5’11 ’23 Kennard Davis (Team Charlotte)

Although Team Charlotte always seems to have a balanced approach, Davis regularly shined as a two-way floor general for this group. He’s slightly undersized but still knows how to harass and overwhelm opposing guards defensively at the point of attack. Davis does a terrific job of probing the defense, touching the paint, and making smart decisions with the ball in his hands. He’s also fast in the open floor and can draw fouls on penetration opportunities. 

6’4 ’23 Nick Dorn (Anthony Morrow Elite)

Given his physical development over the recent months, it should come as no surprise to see Dorn continuing to turn the corner as a prospect. He’s long, physical, and fairly skilled with the ability to knock down perimeter jumpers within the flow of the offense. Dorn also shows the necessary instincts to create effectively for himself. Involves himself as a rebounder. Should only continue to tap into his upside going forward. 

6’7 ’22 Jeremy Gregory (Team Charlotte)

There are a lot of consistent post players in the gym, and Gregory is definitely among the top. He’s long, sturdy, and understands how to generate space/positioning on the block—where he’s reliable at finishing with either hand. Gregory also rebounds the ball at a strong rate and utilizes his body effectively to defend opponents in the post. He’s shown the ability to secure and capitalize on second-chance opportunities with relative ease. Gregory is extremely difficult to stop on the block, especially when given time and space. 

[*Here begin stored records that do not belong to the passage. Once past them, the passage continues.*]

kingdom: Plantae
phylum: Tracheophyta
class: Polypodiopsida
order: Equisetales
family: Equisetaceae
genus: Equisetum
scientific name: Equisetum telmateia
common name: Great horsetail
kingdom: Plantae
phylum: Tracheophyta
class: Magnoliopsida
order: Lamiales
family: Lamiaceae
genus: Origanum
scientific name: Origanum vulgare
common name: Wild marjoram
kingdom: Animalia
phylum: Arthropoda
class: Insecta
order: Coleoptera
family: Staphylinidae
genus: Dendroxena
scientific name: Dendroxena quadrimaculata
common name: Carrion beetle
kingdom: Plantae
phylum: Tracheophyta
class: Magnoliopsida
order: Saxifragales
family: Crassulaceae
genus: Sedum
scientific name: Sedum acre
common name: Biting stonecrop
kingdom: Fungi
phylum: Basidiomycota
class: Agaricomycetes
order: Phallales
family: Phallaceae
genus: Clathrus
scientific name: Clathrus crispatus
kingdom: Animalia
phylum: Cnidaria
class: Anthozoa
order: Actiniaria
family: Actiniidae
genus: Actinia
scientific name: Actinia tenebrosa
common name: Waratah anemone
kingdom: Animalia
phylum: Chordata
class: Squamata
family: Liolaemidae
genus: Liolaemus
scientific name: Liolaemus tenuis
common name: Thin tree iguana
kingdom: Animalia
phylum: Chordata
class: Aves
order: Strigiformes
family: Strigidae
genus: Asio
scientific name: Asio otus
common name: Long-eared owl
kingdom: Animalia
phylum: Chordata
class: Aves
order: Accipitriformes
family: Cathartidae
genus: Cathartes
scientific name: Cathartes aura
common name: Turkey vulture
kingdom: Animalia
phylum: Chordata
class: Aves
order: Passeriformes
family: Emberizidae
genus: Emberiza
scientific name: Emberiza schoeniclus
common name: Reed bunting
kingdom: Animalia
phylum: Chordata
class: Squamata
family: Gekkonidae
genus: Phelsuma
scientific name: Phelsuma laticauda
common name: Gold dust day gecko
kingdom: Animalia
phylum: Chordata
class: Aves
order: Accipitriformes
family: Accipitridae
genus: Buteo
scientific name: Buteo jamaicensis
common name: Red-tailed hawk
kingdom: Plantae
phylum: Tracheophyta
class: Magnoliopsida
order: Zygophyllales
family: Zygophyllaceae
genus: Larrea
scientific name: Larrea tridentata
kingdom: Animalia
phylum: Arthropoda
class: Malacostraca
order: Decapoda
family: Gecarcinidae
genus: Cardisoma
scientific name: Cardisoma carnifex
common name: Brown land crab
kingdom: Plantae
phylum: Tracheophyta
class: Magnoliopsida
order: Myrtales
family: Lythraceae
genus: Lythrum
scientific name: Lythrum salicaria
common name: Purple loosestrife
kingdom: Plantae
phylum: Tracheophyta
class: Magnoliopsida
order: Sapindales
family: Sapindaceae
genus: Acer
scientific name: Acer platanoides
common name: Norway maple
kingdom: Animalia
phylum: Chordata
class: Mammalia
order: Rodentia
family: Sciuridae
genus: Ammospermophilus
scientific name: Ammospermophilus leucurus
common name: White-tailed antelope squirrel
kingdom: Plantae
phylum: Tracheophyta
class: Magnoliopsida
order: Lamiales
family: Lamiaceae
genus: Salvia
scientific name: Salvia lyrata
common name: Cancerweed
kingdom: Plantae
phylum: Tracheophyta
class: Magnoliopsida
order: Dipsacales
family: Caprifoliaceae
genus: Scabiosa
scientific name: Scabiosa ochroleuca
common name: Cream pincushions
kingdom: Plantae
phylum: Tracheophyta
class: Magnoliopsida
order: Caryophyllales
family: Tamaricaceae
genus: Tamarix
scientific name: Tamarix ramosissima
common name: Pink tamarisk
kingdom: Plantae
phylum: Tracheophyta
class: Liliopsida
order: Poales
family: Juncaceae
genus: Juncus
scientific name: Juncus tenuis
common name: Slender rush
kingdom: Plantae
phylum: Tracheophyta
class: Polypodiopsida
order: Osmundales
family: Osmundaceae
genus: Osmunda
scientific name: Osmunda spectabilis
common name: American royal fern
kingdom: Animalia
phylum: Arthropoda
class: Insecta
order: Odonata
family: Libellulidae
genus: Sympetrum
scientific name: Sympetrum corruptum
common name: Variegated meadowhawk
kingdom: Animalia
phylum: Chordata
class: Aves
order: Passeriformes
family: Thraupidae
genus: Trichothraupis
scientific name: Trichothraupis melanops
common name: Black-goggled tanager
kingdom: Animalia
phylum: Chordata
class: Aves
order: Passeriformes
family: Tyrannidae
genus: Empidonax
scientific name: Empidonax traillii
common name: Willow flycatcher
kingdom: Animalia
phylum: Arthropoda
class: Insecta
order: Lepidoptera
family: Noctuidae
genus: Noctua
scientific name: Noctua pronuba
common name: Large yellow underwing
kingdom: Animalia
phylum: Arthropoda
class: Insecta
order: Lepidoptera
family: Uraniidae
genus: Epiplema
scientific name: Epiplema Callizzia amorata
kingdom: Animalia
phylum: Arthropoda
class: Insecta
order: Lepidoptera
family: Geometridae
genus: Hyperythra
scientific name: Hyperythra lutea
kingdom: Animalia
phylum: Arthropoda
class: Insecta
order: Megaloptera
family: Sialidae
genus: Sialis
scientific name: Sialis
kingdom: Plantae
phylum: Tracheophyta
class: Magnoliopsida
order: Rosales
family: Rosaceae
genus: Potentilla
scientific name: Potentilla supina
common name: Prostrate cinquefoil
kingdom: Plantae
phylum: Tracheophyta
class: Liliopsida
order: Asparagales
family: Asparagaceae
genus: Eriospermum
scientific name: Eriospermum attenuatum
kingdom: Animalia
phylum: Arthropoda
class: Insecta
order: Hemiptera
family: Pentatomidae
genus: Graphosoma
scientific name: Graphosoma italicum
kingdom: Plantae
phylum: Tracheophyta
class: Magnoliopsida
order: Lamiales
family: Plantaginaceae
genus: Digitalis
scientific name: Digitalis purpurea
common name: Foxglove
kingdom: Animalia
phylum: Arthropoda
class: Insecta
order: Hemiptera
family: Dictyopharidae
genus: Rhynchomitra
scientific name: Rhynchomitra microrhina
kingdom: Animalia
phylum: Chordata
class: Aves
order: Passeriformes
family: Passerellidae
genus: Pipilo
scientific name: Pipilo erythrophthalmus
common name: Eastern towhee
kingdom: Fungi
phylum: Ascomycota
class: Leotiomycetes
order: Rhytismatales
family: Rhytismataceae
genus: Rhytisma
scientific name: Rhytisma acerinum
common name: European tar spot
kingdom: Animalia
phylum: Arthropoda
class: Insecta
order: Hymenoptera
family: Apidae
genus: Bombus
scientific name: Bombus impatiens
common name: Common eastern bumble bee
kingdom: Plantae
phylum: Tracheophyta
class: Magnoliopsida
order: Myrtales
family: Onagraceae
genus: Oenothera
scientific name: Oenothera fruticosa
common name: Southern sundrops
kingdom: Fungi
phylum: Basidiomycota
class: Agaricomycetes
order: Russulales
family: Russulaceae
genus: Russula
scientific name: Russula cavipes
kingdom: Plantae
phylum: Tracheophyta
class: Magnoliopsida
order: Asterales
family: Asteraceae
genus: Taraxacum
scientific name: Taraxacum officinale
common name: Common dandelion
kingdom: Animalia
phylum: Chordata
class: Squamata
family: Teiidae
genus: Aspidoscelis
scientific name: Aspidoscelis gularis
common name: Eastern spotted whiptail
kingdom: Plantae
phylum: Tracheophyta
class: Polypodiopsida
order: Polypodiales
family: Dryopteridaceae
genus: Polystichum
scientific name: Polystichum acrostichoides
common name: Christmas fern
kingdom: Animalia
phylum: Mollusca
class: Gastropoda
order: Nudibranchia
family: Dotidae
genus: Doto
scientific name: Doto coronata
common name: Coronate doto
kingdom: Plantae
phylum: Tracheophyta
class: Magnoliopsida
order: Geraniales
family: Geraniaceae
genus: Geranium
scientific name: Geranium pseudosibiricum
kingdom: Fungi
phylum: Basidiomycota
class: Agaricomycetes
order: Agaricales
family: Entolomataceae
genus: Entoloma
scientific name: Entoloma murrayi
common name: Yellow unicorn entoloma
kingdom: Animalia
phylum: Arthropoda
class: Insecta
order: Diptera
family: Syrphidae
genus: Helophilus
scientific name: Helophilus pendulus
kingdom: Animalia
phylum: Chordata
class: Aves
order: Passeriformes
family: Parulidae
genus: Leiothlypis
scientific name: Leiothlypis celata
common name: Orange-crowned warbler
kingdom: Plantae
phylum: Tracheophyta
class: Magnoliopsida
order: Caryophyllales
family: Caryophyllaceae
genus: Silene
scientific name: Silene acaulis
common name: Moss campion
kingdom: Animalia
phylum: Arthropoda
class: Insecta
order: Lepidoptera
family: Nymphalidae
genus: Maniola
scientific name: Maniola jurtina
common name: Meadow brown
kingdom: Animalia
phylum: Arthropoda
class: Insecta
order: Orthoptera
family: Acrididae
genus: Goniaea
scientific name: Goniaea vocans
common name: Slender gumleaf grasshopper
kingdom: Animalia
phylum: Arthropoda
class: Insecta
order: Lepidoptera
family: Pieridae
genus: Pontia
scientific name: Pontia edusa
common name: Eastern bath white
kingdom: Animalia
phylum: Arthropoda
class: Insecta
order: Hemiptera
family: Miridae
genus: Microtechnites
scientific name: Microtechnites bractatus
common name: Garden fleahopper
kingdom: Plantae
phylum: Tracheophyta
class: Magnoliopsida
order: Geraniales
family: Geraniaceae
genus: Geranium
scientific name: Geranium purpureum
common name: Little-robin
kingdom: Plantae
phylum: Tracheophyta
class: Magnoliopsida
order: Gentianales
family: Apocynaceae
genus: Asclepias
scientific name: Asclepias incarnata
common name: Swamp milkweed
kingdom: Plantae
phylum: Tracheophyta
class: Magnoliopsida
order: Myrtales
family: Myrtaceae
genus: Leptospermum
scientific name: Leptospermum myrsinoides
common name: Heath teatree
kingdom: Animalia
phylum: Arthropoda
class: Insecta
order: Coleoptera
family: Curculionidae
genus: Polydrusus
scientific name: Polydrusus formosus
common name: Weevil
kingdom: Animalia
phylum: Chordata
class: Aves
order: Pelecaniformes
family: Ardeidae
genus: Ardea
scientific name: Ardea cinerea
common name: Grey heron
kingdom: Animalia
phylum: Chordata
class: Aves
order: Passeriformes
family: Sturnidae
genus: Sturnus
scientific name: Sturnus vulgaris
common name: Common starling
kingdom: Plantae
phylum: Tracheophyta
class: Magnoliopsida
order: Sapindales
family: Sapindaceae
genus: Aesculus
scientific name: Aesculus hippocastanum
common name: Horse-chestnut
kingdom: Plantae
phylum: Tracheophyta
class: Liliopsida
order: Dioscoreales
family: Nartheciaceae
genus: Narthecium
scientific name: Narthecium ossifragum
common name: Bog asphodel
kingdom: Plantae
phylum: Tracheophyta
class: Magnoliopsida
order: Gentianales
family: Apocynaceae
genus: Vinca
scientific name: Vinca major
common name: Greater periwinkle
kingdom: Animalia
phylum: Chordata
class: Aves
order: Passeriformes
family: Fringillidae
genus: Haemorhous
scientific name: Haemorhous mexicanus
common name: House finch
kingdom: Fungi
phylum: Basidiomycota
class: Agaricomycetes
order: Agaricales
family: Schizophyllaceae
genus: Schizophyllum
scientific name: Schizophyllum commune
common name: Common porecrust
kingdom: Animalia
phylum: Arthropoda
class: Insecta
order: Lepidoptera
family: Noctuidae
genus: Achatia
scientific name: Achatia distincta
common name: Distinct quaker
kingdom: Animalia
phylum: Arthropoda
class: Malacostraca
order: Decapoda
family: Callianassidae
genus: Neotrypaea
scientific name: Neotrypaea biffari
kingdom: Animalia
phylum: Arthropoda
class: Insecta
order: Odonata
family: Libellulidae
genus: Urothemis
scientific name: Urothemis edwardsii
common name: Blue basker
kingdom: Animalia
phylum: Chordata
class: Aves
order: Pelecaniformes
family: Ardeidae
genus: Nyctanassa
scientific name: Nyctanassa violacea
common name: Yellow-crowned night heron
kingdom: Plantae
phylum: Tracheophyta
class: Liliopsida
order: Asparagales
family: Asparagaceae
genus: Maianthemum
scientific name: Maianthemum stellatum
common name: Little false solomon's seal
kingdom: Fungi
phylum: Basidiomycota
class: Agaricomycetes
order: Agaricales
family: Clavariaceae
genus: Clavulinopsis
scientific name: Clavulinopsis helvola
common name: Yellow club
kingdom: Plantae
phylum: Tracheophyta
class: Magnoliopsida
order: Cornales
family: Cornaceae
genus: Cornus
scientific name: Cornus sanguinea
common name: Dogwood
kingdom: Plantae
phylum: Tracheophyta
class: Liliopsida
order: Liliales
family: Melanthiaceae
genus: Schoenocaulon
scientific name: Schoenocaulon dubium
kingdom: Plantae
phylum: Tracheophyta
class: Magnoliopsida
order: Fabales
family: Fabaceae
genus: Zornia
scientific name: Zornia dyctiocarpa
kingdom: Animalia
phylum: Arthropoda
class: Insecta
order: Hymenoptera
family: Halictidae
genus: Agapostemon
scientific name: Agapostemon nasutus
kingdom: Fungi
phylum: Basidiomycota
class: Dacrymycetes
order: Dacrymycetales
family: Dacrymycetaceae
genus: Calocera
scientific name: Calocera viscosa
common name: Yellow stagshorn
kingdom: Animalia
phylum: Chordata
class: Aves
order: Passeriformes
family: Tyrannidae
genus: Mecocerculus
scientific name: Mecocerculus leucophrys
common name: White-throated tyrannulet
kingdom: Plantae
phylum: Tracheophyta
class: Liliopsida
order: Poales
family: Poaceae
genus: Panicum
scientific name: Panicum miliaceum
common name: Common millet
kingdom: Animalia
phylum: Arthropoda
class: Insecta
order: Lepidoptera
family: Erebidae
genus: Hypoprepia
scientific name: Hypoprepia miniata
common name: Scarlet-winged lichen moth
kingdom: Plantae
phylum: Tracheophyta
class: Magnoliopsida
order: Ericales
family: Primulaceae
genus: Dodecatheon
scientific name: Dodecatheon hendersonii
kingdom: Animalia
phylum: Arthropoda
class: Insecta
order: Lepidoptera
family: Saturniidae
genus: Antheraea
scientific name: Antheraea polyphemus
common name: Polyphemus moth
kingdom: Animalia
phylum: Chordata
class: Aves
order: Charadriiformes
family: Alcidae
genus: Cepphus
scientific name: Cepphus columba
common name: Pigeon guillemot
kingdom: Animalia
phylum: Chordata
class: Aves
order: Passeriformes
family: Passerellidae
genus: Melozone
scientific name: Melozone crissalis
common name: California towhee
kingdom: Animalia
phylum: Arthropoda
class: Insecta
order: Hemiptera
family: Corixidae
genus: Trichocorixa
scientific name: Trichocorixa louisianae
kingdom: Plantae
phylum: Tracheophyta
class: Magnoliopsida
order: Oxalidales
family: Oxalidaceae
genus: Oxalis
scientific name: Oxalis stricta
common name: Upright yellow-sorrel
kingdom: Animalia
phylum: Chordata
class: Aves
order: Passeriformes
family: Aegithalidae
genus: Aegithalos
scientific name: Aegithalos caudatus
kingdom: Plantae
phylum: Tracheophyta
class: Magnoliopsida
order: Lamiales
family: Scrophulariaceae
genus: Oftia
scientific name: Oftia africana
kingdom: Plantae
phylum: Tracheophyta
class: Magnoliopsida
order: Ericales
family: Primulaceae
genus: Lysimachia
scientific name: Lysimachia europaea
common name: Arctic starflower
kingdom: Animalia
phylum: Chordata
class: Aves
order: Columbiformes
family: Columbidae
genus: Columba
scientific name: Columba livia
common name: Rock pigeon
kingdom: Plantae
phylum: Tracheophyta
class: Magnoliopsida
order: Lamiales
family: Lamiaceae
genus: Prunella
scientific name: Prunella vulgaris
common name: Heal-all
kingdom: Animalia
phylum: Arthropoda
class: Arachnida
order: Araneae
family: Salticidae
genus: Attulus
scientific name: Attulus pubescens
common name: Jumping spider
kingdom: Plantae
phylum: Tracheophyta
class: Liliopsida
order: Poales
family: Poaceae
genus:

6’0 ’22 Mustapha Shah (Sheed Wallace Select)

Quite possibly the best defender in the state, Shah always seems to impress with his tough, rugged, defensive-minded approach. He truly doesn’t even need to touch the ball on offense to make a lasting impact. Shah’s combination of strength, quickness, and sharp anticipation easily separates him from other quality defenders. He’s arguably defends at the highest possible level, so everything he provides offensively is just an added bonus. 

6’3 ’21 David McCallum (NC Wildcats)

Despite a very balanced effort as a team, McCallum consistently found ways to stand out as a leader for this group. Since the departure of Lureon Walker, he’s able to regularly burden the offensive load as an all-around scoring option. McCallum is pretty skilled and physical, which allows him to make an abundance of plays within the flow of the action. 

6’0 ’22 Leroy Hamilton (Team Push)

Although this roster is loaded with talented guards, Hamilton seemed to have no issue asserting himself on either end of the floor. He’s tough, active, and able to consistently outwork his assignment in all facets of the game. Hamilton is a rugged defender with the ability to mirror his opponent, eliminate operating space, and force turnovers at a strong rate. He also displays feel and the tools to score from all levels. 

5’11 ’23 Trey Green (Team Charlotte)

It’s easy to see why Green is so highly regarded amongst national media outlets, especially after this showing. He’s slightly undersized but it really doesn’t matter, as he seems to outwork and outproduce every opposing floor general in his path. Green is a smart, tough point guard prospect with an excellent balance between playmaking and three-level scoring. He plays with phenomenal pace at all times, and understands how to utilize his crafty ball-handling to generate opportunities for himself and other. 

6’7 ’23 Matai Baptiste (Vaughn)

The Vaughn Panthers were easily among the more intriguing squads on display, and Baptiste was a massive part of their overall appeal. At 6-foot-7, he showcases an impressive amount of skill and offensive polish for his size. Baptiste handles the ball, sets up others, and scores in a variety of different ways. He moves well for his size and highlights useful versatility on both ends of the floor.